When you want to find the confidence to publish that first cringe worthy version of your product, send out that first blog post or start to stand up and say ‘I think what i can do is worth charging for’ you need to see other people doing the same. You need to know the world isn’t just full of uber successful, rich and glamorous entrepreneurs but struggling, insecure, frightened ones too. These kind of people you can really learn from because these people are the real deal. You find courage in their actions, lessons in their mistakes and comfort in their journey. They aren’t just inspiring but a great motivational kick to get in gear and get moving.

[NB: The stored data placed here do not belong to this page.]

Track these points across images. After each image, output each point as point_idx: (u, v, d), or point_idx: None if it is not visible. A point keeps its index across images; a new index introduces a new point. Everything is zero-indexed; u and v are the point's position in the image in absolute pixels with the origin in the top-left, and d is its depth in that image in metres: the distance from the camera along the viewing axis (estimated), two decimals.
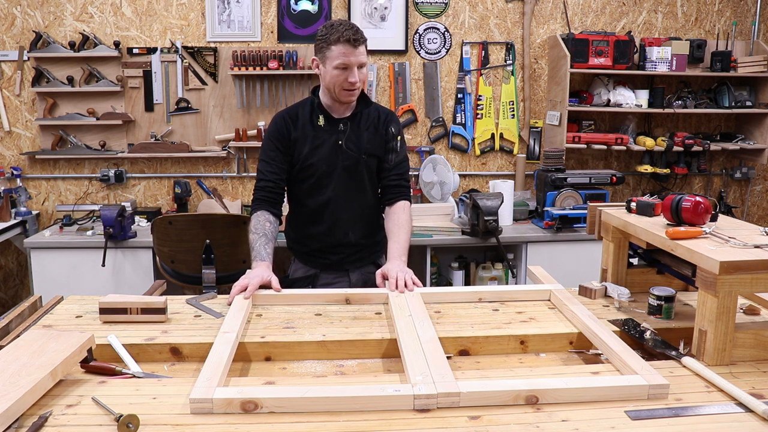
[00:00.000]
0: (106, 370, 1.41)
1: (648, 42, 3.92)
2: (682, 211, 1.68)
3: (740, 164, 4.36)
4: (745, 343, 1.46)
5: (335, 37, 2.02)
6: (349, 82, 2.06)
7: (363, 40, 2.06)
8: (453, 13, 4.05)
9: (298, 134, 2.18)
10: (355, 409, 1.21)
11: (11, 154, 4.02)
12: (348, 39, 2.02)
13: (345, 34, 2.02)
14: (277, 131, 2.19)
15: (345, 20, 2.13)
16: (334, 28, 2.05)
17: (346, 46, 2.02)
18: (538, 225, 3.75)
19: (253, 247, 2.06)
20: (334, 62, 2.04)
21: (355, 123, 2.21)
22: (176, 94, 3.98)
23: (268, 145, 2.20)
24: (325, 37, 2.05)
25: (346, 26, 2.04)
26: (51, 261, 3.43)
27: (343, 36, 2.02)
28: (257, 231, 2.09)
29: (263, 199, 2.17)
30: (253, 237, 2.08)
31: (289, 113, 2.21)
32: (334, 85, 2.09)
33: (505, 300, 1.88)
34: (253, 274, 1.91)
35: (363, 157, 2.21)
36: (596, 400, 1.26)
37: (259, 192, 2.18)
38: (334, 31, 2.03)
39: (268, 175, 2.17)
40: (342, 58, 2.03)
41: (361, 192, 2.25)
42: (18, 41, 3.85)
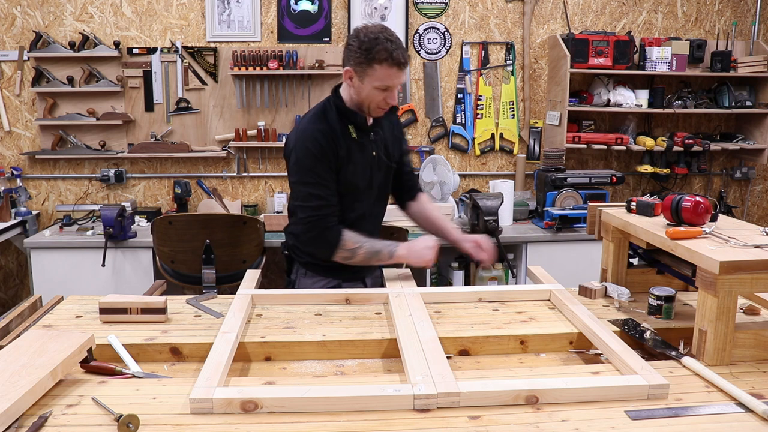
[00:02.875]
0: (106, 370, 1.40)
1: (648, 42, 3.92)
2: (682, 211, 1.68)
3: (740, 164, 4.36)
4: (745, 343, 1.46)
5: (382, 57, 1.81)
6: (387, 102, 1.92)
7: (407, 59, 1.86)
8: (453, 13, 4.05)
9: (343, 152, 1.95)
10: (355, 409, 1.21)
11: (11, 154, 4.02)
12: (397, 61, 1.82)
13: (394, 54, 1.81)
14: (326, 150, 1.92)
15: (388, 31, 1.85)
16: (380, 43, 1.81)
17: (393, 69, 1.83)
18: (538, 225, 3.75)
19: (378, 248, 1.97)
20: (376, 83, 1.86)
21: (379, 130, 2.07)
22: (176, 94, 3.98)
23: (314, 166, 1.93)
24: (368, 52, 1.82)
25: (393, 44, 1.82)
26: (51, 261, 3.43)
27: (392, 57, 1.81)
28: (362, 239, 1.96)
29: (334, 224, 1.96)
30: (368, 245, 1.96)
31: (329, 128, 1.95)
32: (370, 103, 1.93)
33: (505, 300, 1.88)
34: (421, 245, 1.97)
35: (393, 165, 2.12)
36: (596, 400, 1.26)
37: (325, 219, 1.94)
38: (381, 48, 1.81)
39: (329, 199, 1.94)
40: (386, 81, 1.85)
41: (384, 201, 2.20)
42: (18, 41, 3.85)
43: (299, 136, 1.96)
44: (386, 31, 1.85)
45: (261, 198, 4.17)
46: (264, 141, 3.97)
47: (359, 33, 1.86)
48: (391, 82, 1.87)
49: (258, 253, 3.33)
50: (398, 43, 1.84)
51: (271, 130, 3.98)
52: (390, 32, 1.85)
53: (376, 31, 1.84)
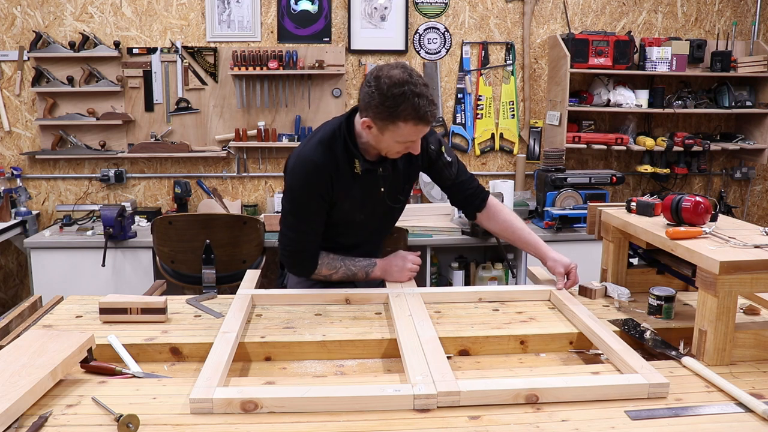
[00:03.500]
0: (106, 370, 1.40)
1: (648, 42, 3.92)
2: (682, 211, 1.68)
3: (740, 164, 4.36)
4: (745, 343, 1.46)
5: (409, 116, 1.65)
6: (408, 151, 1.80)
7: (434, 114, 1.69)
8: (453, 13, 4.05)
9: (339, 187, 1.84)
10: (355, 409, 1.21)
11: (11, 154, 4.02)
12: (425, 120, 1.67)
13: (421, 112, 1.64)
14: (319, 185, 1.82)
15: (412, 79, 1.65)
16: (406, 99, 1.63)
17: (418, 125, 1.68)
18: (538, 225, 3.75)
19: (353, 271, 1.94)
20: (398, 138, 1.72)
21: (391, 164, 1.91)
22: (176, 94, 3.98)
23: (302, 200, 1.85)
24: (392, 109, 1.64)
25: (421, 98, 1.64)
26: (51, 261, 3.43)
27: (419, 117, 1.65)
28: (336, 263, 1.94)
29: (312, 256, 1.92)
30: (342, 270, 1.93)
31: (324, 161, 1.81)
32: (388, 152, 1.80)
33: (505, 300, 1.88)
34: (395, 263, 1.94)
35: (401, 199, 2.02)
36: (596, 399, 1.26)
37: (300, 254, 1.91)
38: (408, 106, 1.63)
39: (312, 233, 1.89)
40: (411, 137, 1.72)
41: (388, 229, 2.19)
42: (18, 41, 3.85)
43: (297, 162, 1.85)
44: (411, 81, 1.64)
45: (261, 198, 4.17)
46: (264, 141, 3.97)
47: (382, 82, 1.65)
48: (417, 138, 1.75)
49: (258, 253, 3.33)
50: (425, 95, 1.65)
51: (271, 130, 3.98)
52: (415, 80, 1.65)
53: (401, 82, 1.63)
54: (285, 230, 1.93)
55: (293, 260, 1.95)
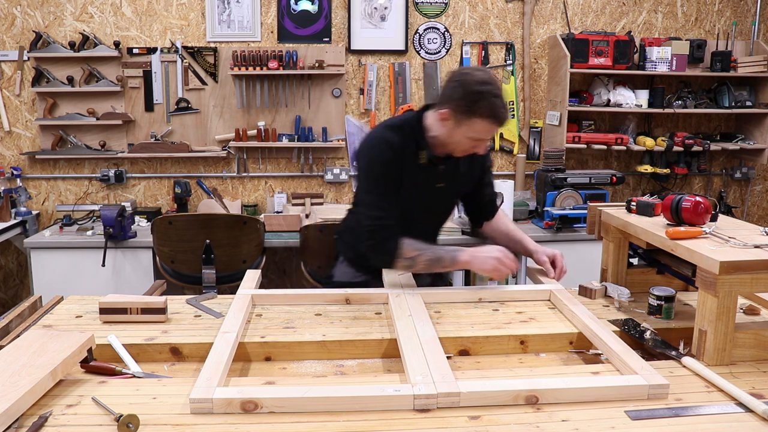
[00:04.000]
0: (106, 370, 1.41)
1: (648, 42, 3.92)
2: (682, 211, 1.68)
3: (740, 164, 4.36)
4: (745, 343, 1.47)
5: (486, 113, 1.79)
6: (476, 151, 1.92)
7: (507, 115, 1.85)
8: (453, 13, 4.05)
9: (405, 173, 1.94)
10: (355, 409, 1.21)
11: (11, 154, 4.01)
12: (499, 120, 1.81)
13: (497, 113, 1.80)
14: (389, 161, 1.90)
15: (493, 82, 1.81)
16: (486, 98, 1.78)
17: (492, 124, 1.82)
18: (538, 225, 3.75)
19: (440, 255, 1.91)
20: (471, 134, 1.85)
21: (454, 164, 2.02)
22: (176, 94, 3.98)
23: (380, 173, 1.91)
24: (472, 103, 1.79)
25: (499, 100, 1.80)
26: (51, 261, 3.43)
27: (494, 115, 1.80)
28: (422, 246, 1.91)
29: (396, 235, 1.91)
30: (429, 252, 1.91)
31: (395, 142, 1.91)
32: (456, 147, 1.91)
33: (505, 300, 1.88)
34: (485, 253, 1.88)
35: (456, 200, 2.18)
36: (596, 400, 1.26)
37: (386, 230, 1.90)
38: (486, 104, 1.78)
39: (390, 209, 1.91)
40: (482, 135, 1.85)
41: (441, 223, 2.24)
42: (18, 41, 3.85)
43: (370, 143, 1.96)
44: (493, 84, 1.81)
45: (261, 198, 4.17)
46: (264, 141, 3.97)
47: (466, 80, 1.81)
48: (487, 136, 1.88)
49: (258, 253, 3.33)
50: (502, 99, 1.82)
51: (271, 130, 3.98)
52: (496, 85, 1.82)
53: (484, 81, 1.80)
54: (367, 210, 1.94)
55: (375, 242, 1.92)
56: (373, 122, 4.08)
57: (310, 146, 4.04)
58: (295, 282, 4.18)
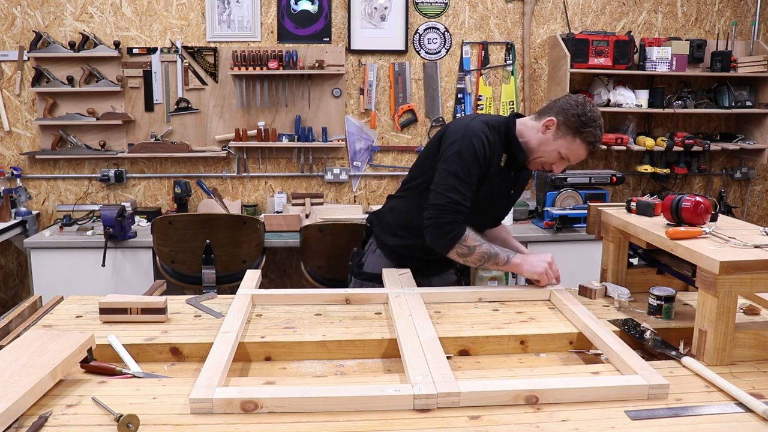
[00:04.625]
0: (106, 370, 1.41)
1: (648, 42, 3.92)
2: (682, 211, 1.68)
3: (740, 164, 4.36)
4: (745, 343, 1.47)
5: (589, 138, 1.94)
6: (552, 167, 2.03)
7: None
8: (453, 13, 4.05)
9: (492, 170, 2.01)
10: (355, 409, 1.21)
11: (11, 154, 4.01)
12: (595, 149, 1.98)
13: (597, 143, 1.96)
14: (484, 155, 1.97)
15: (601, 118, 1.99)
16: (596, 126, 1.94)
17: (586, 151, 1.97)
18: (538, 225, 3.75)
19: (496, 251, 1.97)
20: (564, 151, 1.97)
21: (518, 172, 2.15)
22: (176, 94, 3.98)
23: (473, 164, 1.96)
24: (582, 125, 1.93)
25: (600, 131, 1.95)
26: (51, 261, 3.43)
27: (594, 144, 1.96)
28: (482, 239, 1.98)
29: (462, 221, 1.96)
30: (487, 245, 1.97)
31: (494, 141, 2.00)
32: (540, 155, 2.01)
33: (505, 300, 1.88)
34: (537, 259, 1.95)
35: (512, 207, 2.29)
36: (596, 400, 1.26)
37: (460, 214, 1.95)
38: (592, 131, 1.93)
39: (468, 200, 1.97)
40: (573, 156, 1.98)
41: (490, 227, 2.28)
42: (18, 41, 3.85)
43: (469, 132, 1.99)
44: (601, 124, 1.97)
45: (261, 198, 4.17)
46: (264, 141, 3.97)
47: (586, 106, 1.95)
48: (575, 159, 1.99)
49: (258, 253, 3.33)
50: (602, 134, 1.97)
51: (271, 130, 3.98)
52: (602, 120, 1.98)
53: (598, 117, 1.96)
54: (442, 192, 1.96)
55: (443, 222, 1.95)
56: (373, 122, 4.08)
57: (310, 146, 4.04)
58: (295, 282, 4.18)
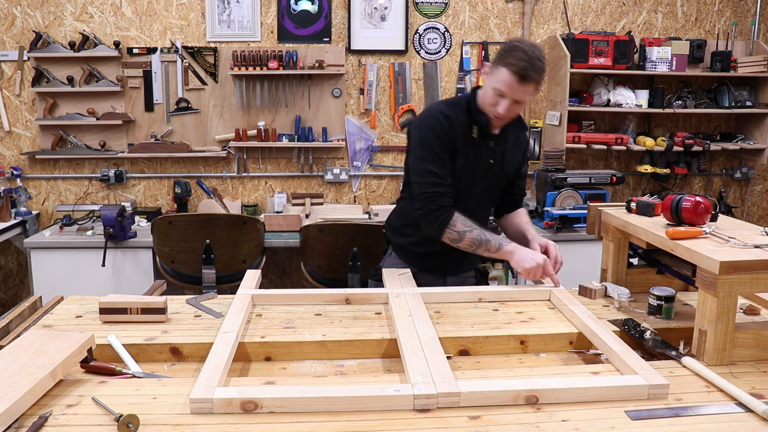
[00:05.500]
0: (106, 370, 1.41)
1: (648, 42, 3.92)
2: (682, 211, 1.68)
3: (740, 164, 4.36)
4: (745, 343, 1.46)
5: (508, 61, 1.86)
6: (497, 111, 1.95)
7: (533, 80, 1.87)
8: (453, 13, 4.05)
9: (459, 144, 2.00)
10: (355, 409, 1.21)
11: (11, 154, 4.01)
12: (517, 71, 1.85)
13: (518, 64, 1.84)
14: (445, 133, 1.98)
15: (534, 47, 1.89)
16: (515, 51, 1.86)
17: (512, 77, 1.86)
18: (538, 225, 3.75)
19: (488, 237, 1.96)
20: (495, 84, 1.91)
21: (503, 142, 2.10)
22: (176, 94, 3.98)
23: (434, 144, 1.98)
24: (504, 54, 1.89)
25: (525, 55, 1.85)
26: (51, 261, 3.43)
27: (514, 64, 1.85)
28: (473, 225, 1.98)
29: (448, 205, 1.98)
30: (478, 231, 1.96)
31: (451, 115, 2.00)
32: (485, 101, 1.98)
33: (505, 300, 1.88)
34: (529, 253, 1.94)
35: (503, 180, 2.17)
36: (596, 400, 1.26)
37: (441, 198, 1.97)
38: (513, 54, 1.86)
39: (445, 179, 1.98)
40: (502, 86, 1.89)
41: (487, 209, 2.24)
42: (18, 41, 3.85)
43: (425, 117, 2.04)
44: (534, 49, 1.88)
45: (261, 198, 4.17)
46: (264, 141, 3.97)
47: (514, 41, 1.93)
48: (507, 90, 1.90)
49: (258, 253, 3.33)
50: (534, 61, 1.85)
51: (271, 130, 3.98)
52: (537, 52, 1.88)
53: (525, 45, 1.89)
54: (419, 180, 2.00)
55: (430, 208, 1.98)
56: (373, 122, 4.08)
57: (310, 146, 4.04)
58: (295, 282, 4.18)
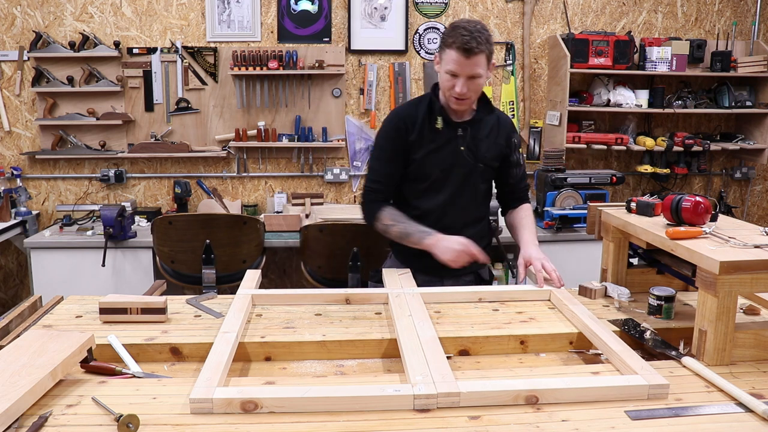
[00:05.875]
0: (106, 370, 1.40)
1: (648, 42, 3.92)
2: (682, 211, 1.68)
3: (740, 164, 4.36)
4: (745, 343, 1.46)
5: (451, 41, 1.90)
6: (455, 91, 1.96)
7: (479, 51, 1.89)
8: (453, 13, 4.05)
9: (414, 137, 2.07)
10: (355, 409, 1.21)
11: (11, 154, 4.01)
12: (460, 47, 1.88)
13: (460, 40, 1.88)
14: (394, 131, 2.08)
15: (473, 23, 1.93)
16: (455, 30, 1.90)
17: (459, 54, 1.89)
18: (538, 225, 3.75)
19: (410, 231, 2.02)
20: (446, 67, 1.95)
21: (475, 129, 2.11)
22: (176, 94, 3.98)
23: (383, 144, 2.12)
24: (445, 37, 1.93)
25: (465, 31, 1.88)
26: (51, 261, 3.43)
27: (457, 42, 1.88)
28: (400, 219, 2.05)
29: (381, 191, 2.10)
30: (402, 225, 2.03)
31: (406, 113, 2.10)
32: (444, 90, 2.01)
33: (505, 300, 1.88)
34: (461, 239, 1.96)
35: (480, 165, 2.14)
36: (596, 400, 1.26)
37: (373, 194, 2.11)
38: (454, 33, 1.90)
39: (383, 177, 2.10)
40: (452, 65, 1.92)
41: (473, 200, 2.20)
42: (18, 41, 3.85)
43: (383, 122, 2.16)
44: (474, 23, 1.92)
45: (261, 198, 4.17)
46: (264, 141, 3.97)
47: (453, 23, 1.96)
48: (458, 69, 1.92)
49: (258, 253, 3.33)
50: (475, 34, 1.88)
51: (271, 130, 3.98)
52: (477, 25, 1.91)
53: (464, 22, 1.93)
54: (365, 173, 2.16)
55: (364, 199, 2.15)
56: (373, 122, 4.08)
57: (310, 146, 4.04)
58: (295, 282, 4.18)
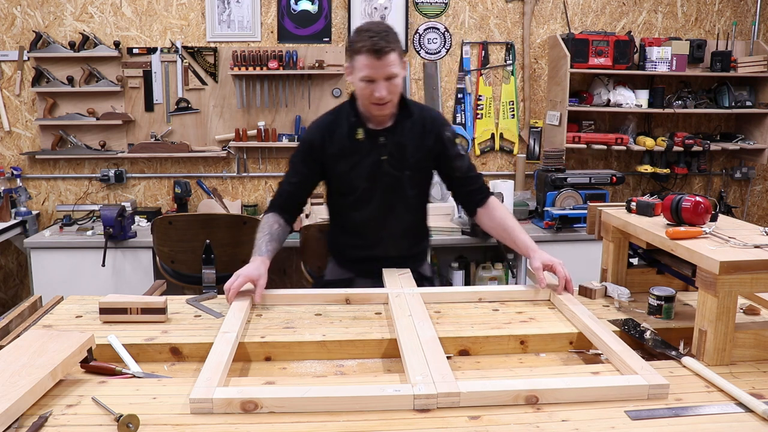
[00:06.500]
0: (106, 370, 1.40)
1: (648, 42, 3.92)
2: (682, 211, 1.68)
3: (740, 164, 4.36)
4: (745, 343, 1.46)
5: (359, 46, 1.84)
6: (375, 96, 1.89)
7: (390, 49, 1.84)
8: (453, 13, 4.05)
9: (334, 149, 2.03)
10: (355, 409, 1.21)
11: (11, 154, 4.01)
12: (370, 49, 1.82)
13: (368, 43, 1.82)
14: (310, 144, 2.06)
15: (376, 23, 1.90)
16: (360, 34, 1.86)
17: (370, 58, 1.83)
18: (538, 225, 3.75)
19: (255, 243, 1.99)
20: (360, 74, 1.88)
21: (397, 134, 2.03)
22: (176, 94, 3.98)
23: (298, 156, 2.10)
24: (352, 44, 1.88)
25: (372, 33, 1.84)
26: (51, 261, 3.43)
27: (366, 45, 1.83)
28: (263, 230, 2.02)
29: (278, 204, 2.10)
30: (258, 235, 2.01)
31: (326, 126, 2.05)
32: (363, 98, 1.95)
33: (505, 300, 1.88)
34: (243, 271, 1.81)
35: (407, 173, 2.06)
36: (596, 400, 1.26)
37: (277, 198, 2.12)
38: (360, 38, 1.85)
39: (290, 186, 2.10)
40: (366, 71, 1.86)
41: (405, 207, 2.13)
42: (18, 41, 3.85)
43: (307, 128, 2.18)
44: (377, 25, 1.89)
45: (261, 198, 4.17)
46: (264, 141, 3.97)
47: (356, 29, 1.92)
48: (373, 73, 1.86)
49: None
50: (379, 32, 1.84)
51: (271, 130, 3.98)
52: (381, 25, 1.89)
53: (366, 24, 1.91)
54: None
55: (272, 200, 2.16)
56: None
57: None
58: (295, 282, 4.18)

Because when they all have the same excuses you do? You’re left wondering what the hell you’re waiting for.

That’s why i’d chosen a network for start-ups and young entrepreneurs. They were my people. Or so I hoped. On the journey down I started to envision something other than standing alone in the corner of the bar waiting for someone to approach me. I tried to imagine approaching them first and wondered what i’d say. I needed another reason to speak to them — other than trying to sell or talking about myself because i wasn’t confident about my business yet. I thought about those attending, what they all had in common and what i was interested in finding out about them. I chose to ask ‘are you pre-start, just started, or the expert in the room here to help us newbies?’ It was relevant, it wasn’t about selling and i was genuinely interested in the answer. It was also something they could easily answer, unlike the ‘what do you do’ nightmare.

You can literally hear the sigh of relief from the other person once you’ve taken care of the hard part of starting the conversation. Everything flows much easier from then on because they can ask the same question back and you start to relate — even if it’s only about how scary this whole situation is.

YENA worked for me because the people are those i’d genuinely want to be friends with. The energy was relaxed, people talked openly and everyone was encouraging. Lots of advice was being passed around and there was absolutely no selling (that’s not to say business wouldn’t be exchanged but that wasn’t the goal of anyone there).

No, it wasn’t money being exchanged that night. It was knowledge.

I smiled to myself as I left the event, thinking these people get it. The most powerful thing you can do for yourself as a start-up is; learn as much as you can as fast as you can and gather people around you that are willing to give you a leg up. That’s what YENA is all about and why it’s now growing across the country.

I had a great time at my first networking event. I came away from it with something much more valuable than a sale. I got a confidence boost and a motivational kick to go and make my business every bit the success I want it to be.

If you’re thinking of going to your first networking event my 3 tips are:

1. Pick an event that will attract people you actually want to meet, not just the closest one to you or the free one.

2. Think about who might be attending, or better yet find out who is attending and then plan what you can ask them in advance. You’ll panic less and talk more that way.

3. Think of it not as a business generating activity but a knowledge generating activity. Try and learn as much as you can. It’ll be worth more to you over the long term.